LIVING
04/24/2014 02:58 EDT | Updated 06/24/2014 05:59 EDT

Sriracha controversy continues as fight between US city, hot sauce maker delayed

LOS ANGELES, Calif. - A cooling-off period has been called in the fight between the makers of Sriracha hot sauce and the Southern California city that says its air is too spicy to bear.

The Irwindale City Council delayed a decision for two weeks Wednesday night on declaring the Sriracha plant a public nuisance.

About 100 supporters of the hot sauce, including Huy Fong Foods owner David Tran, rallied outside City Hall before the meeting.

Irwindale's city attorney requested the delay, saying he's in settlement talks with attorneys for the company, which has made the popular sauce since 1980. The Irwindale plant was opened two years ago.

Earlier this month, council members tentatively but unanimously voted that the plant was a nuisance.

If the council had finalized its vote Wednesday, Huy Fong would have had 90 days to stop releasing the spicy emanations that neighbours say are burning their eyes and throats.

An attorney for Huy Fong told the council that the company plans to have a filtration system in place by June 1.

"Why do you hate me, why do you want to shut me down?" Tran said to the five-member council.

Mayor Mark Breceda, who brought a half-empty bottle of Sriracha sauce to the meeting, said the city doesn't want to shut the factory down.

"It was never this council's goal," Breceda said. "No one wants you here more, Mr. Tran and Huy Fong Foods, than the City Council."

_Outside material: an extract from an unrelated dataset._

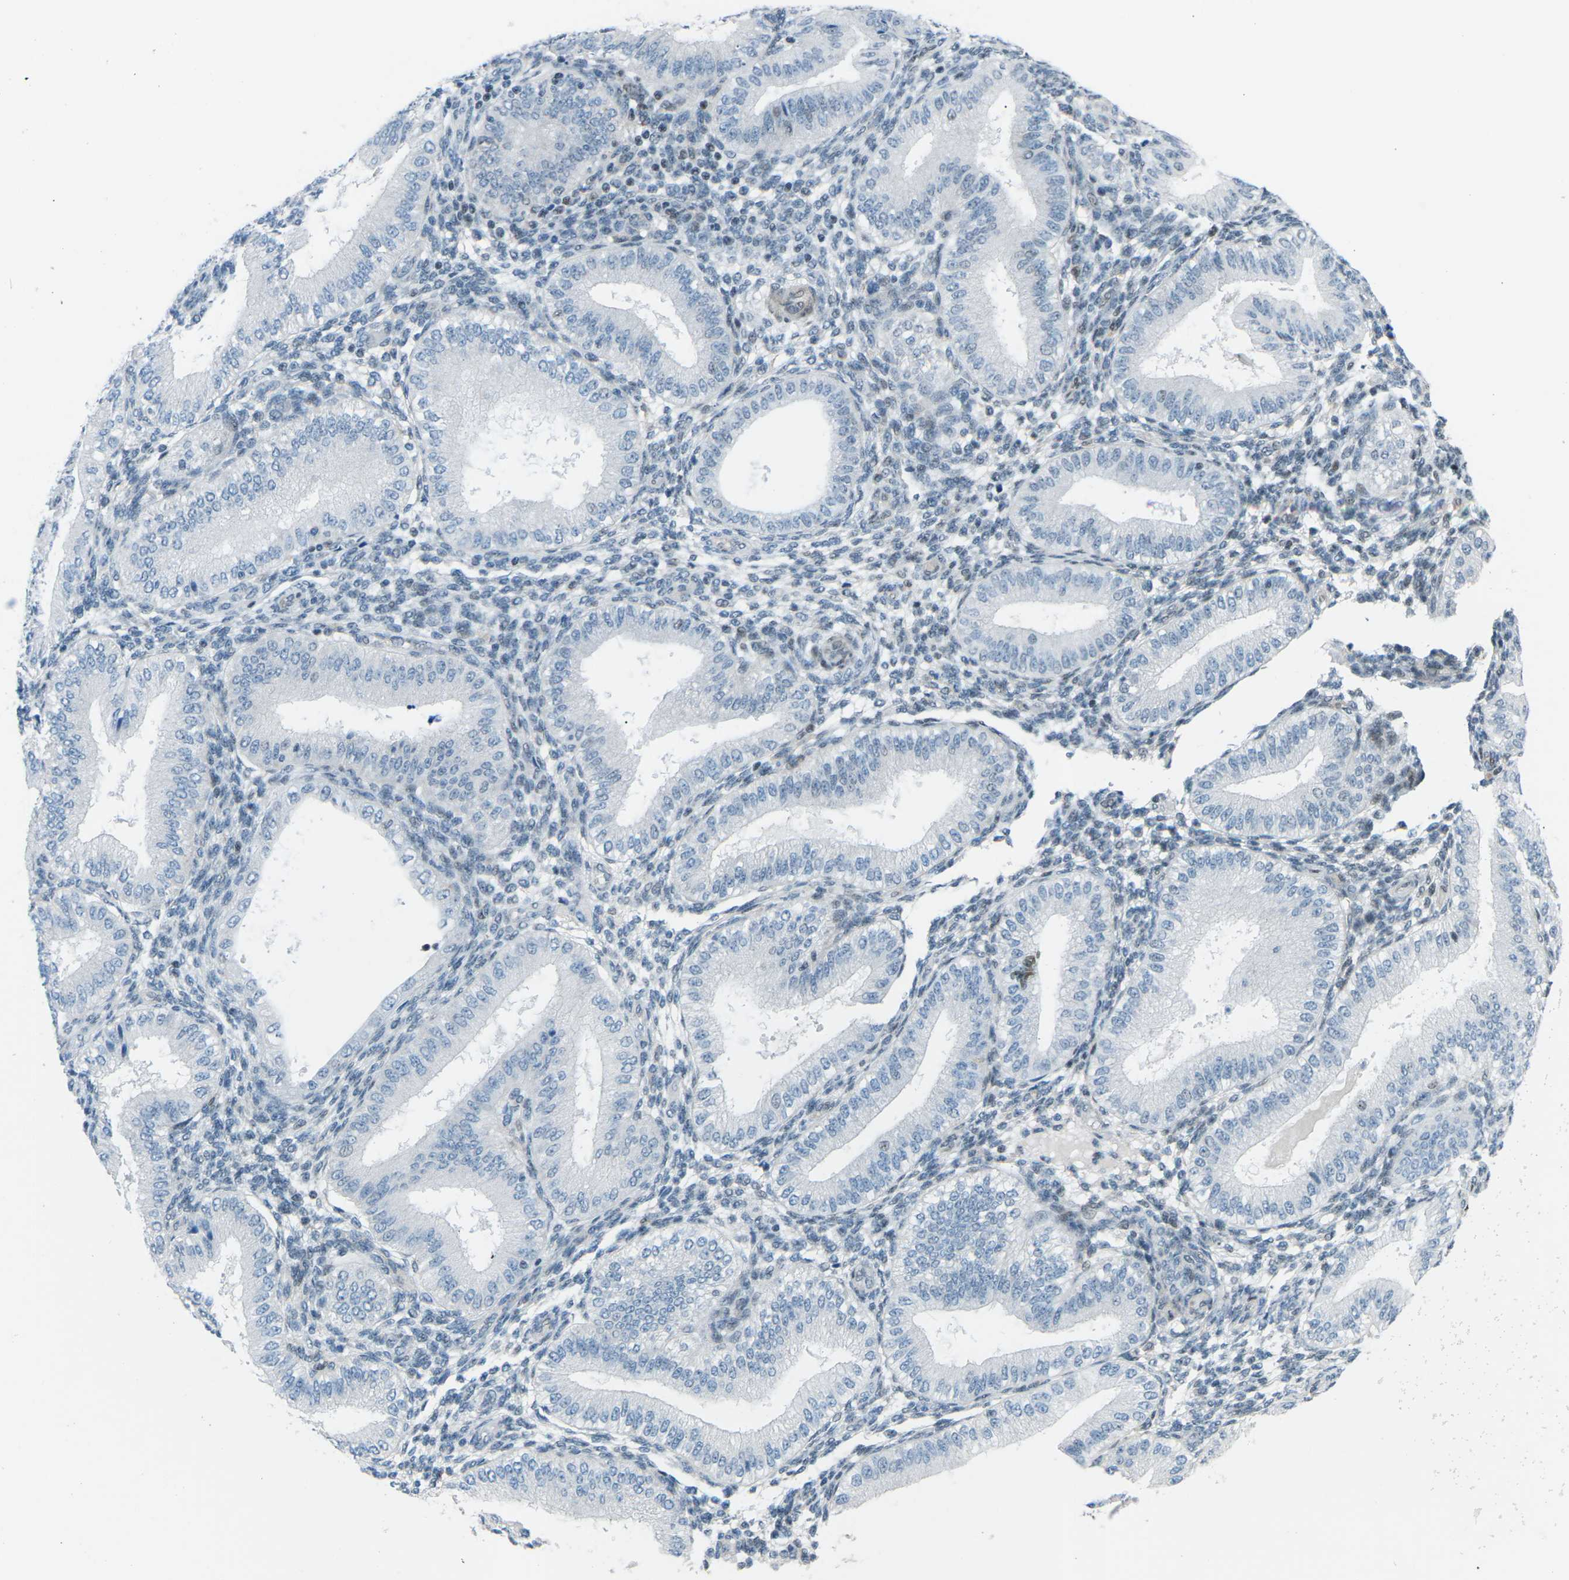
{"staining": {"intensity": "negative", "quantity": "none", "location": "none"}, "tissue": "endometrium", "cell_type": "Cells in endometrial stroma", "image_type": "normal", "snomed": [{"axis": "morphology", "description": "Normal tissue, NOS"}, {"axis": "topography", "description": "Endometrium"}], "caption": "Immunohistochemistry (IHC) micrograph of benign endometrium: endometrium stained with DAB (3,3'-diaminobenzidine) displays no significant protein expression in cells in endometrial stroma. (DAB immunohistochemistry visualized using brightfield microscopy, high magnification).", "gene": "MBNL1", "patient": {"sex": "female", "age": 39}}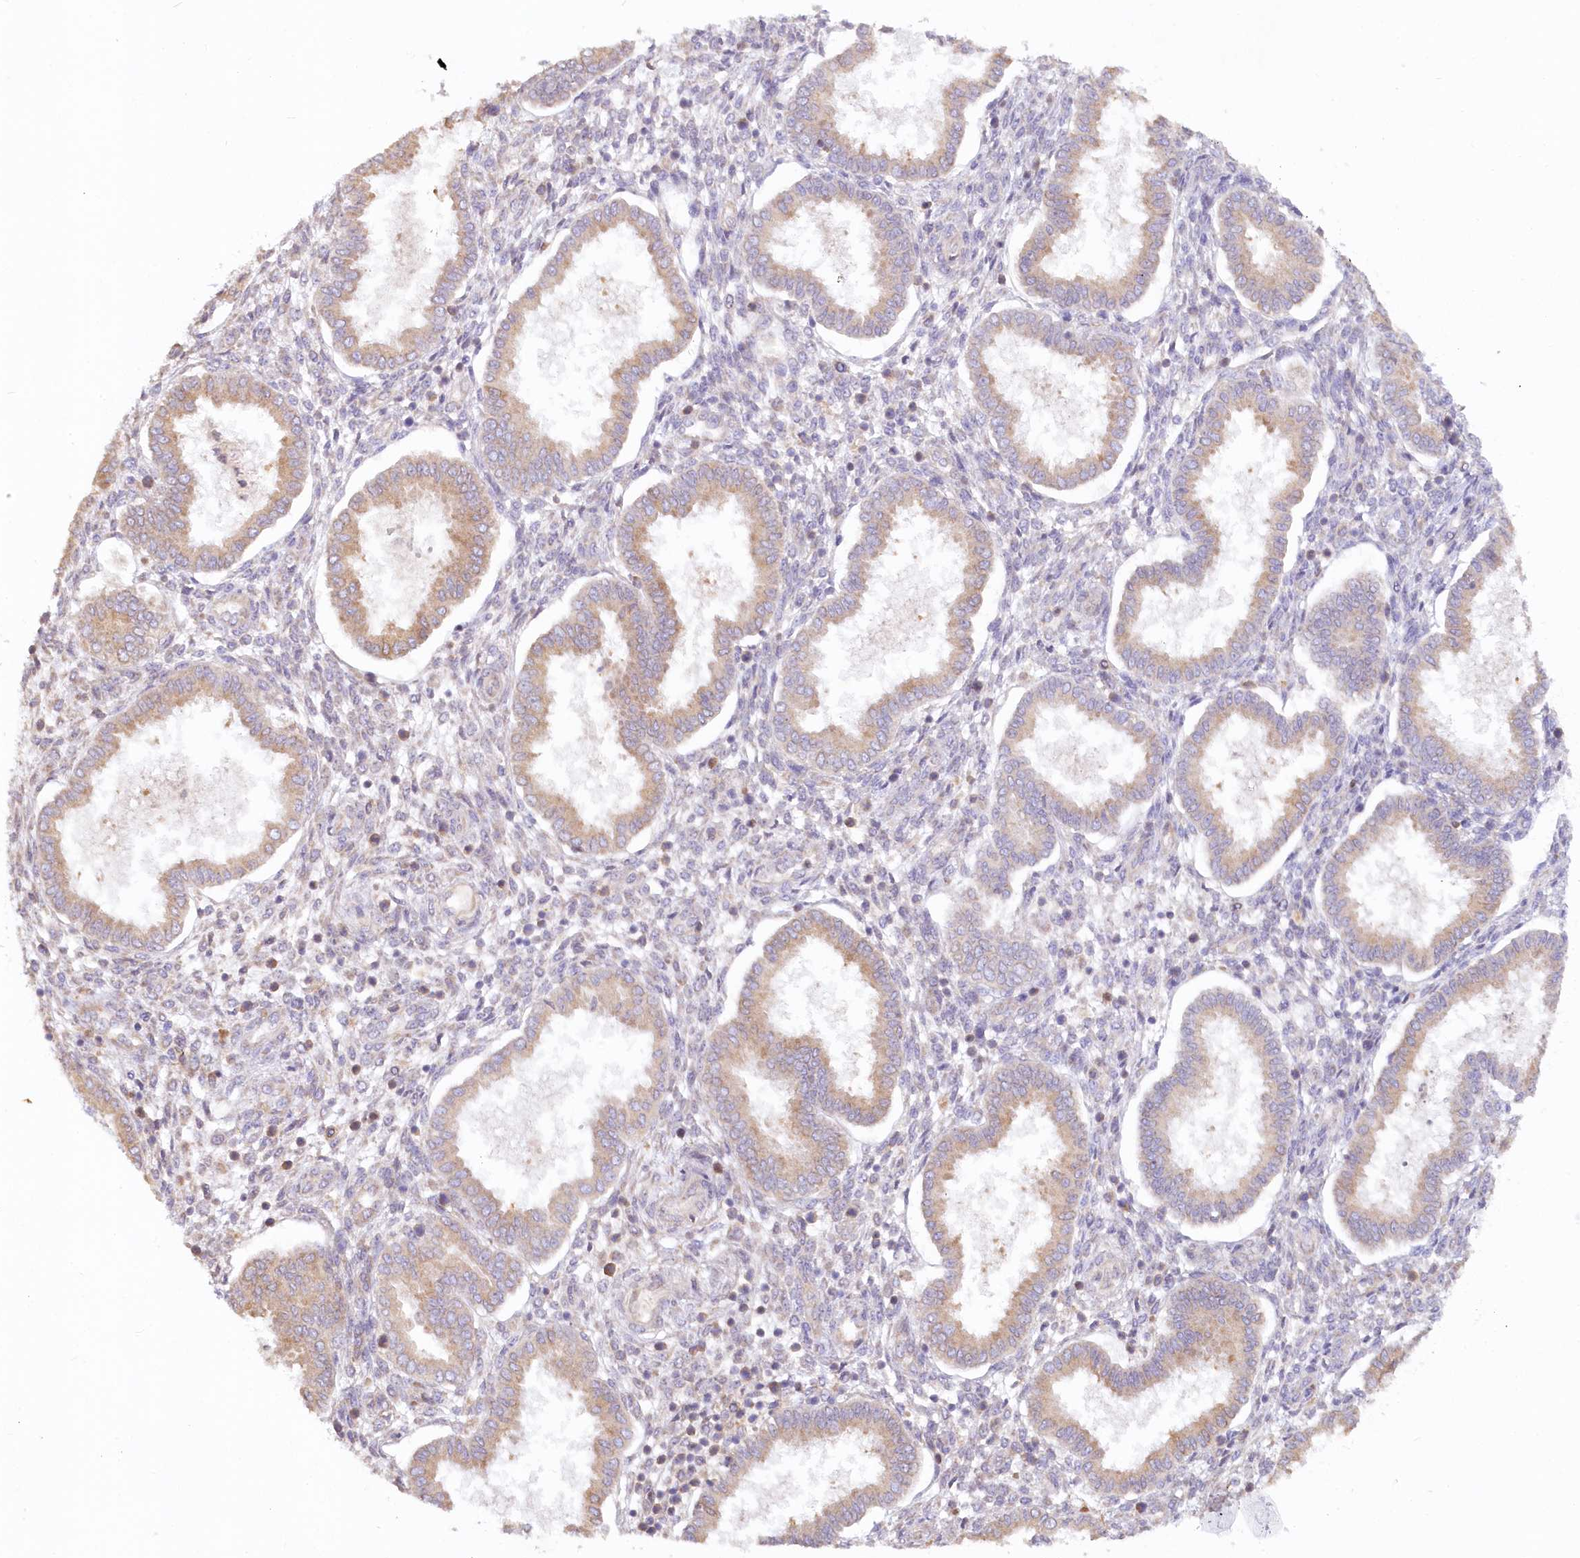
{"staining": {"intensity": "weak", "quantity": "<25%", "location": "cytoplasmic/membranous"}, "tissue": "endometrium", "cell_type": "Cells in endometrial stroma", "image_type": "normal", "snomed": [{"axis": "morphology", "description": "Normal tissue, NOS"}, {"axis": "topography", "description": "Endometrium"}], "caption": "Cells in endometrial stroma are negative for protein expression in normal human endometrium. Nuclei are stained in blue.", "gene": "PAIP2", "patient": {"sex": "female", "age": 24}}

Breceda said he was confident the city could reach a settlement with Tran before the council's next meeting on May 7, the Pasadena Star-News reported (http://bit.ly/1iiKTHn ).

Tran called the decision disappointing and has opened his factory doors to lawmakers who were interested in having his plant relocate to their region. A delegation from Texas is expected to tour the facility next month.

Privately held Huy Fong Foods was founded and is still owned by Vietnamese immigrant David Tran. He began making the fiery sauce, named for a city in Thailand, in a bucket at his home in 1980 and saw his business take off from there.

Originally a staple in Asian restaurants and homes, Huy Fong's Sriracha sauce, in its distinctive green-tipped bottles with the rooster on the logo, has spread across all cultures, with people putting it on their hot dogs, tacos, pizza and other foods.